Von Wladislaw Sankin
So hatte sich Moldawiens Staatschefin Maia Sandu ihren Presse-Auftritt nach Schließung der Wahllokale nicht vorgestellt. Seit der ersten Veröffentlichung der Abstimmungsergebnisse der Präsidentenwahl und des Referendums über den Beitritt zur EU war klar: Das Drehbuch kippt, ihr droht eine krachende Niederlage, denn nach Auswertung von 91 Prozent der Stimmzettel sprachen sich 53,5 Prozent der Moldawier gegen Änderungen an der Verfassung des Landes für den EU-Beitritt aus.
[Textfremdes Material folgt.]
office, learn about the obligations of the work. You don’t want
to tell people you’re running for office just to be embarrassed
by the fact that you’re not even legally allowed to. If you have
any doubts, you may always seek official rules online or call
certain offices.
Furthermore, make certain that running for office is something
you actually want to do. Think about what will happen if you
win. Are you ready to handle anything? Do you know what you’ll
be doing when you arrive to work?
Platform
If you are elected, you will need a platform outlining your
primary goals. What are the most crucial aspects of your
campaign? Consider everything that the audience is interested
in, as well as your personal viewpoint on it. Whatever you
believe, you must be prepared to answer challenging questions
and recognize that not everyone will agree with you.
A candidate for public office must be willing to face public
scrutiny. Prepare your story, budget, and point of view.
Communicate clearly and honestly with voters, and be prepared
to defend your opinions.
Sandu hatte ihr politisches Schicksal mit diesem Referendum verbunden und die Lage wurde plötzlich brenzlich für sie. Von da an musste sie improvisieren.
In der Hoffnung, dass im Zuge der Auszählung noch ein Wunder geschieht und die Situation sich doch zugunsten der proeuropäischen Kräfte verändert, hatte sie den Termin für ihren ersten Gang vor die Mikrofone viermal aufgeschoben. Dann um zwei Uhr nachts erschien Sandu endlich mit einem Statement, das nur 90 Sekunden dauerte. Statt einer im Voraus vorbereiteten Siegesmeldung im Duktus einer Meldung des deutschen Auswärtigen Amtes, die bereits vor den Wahlen das Ergebnis vorwegnahm und verkündete, die Zukunft Moldawiens liege nicht im "russischen Würgegriff", sondern "im Herzen Europas", musste Sandu nun "eine beispiellose Attacke demokratiefeindlicher Kräfte auf die Präsidentenwahl" beklagen.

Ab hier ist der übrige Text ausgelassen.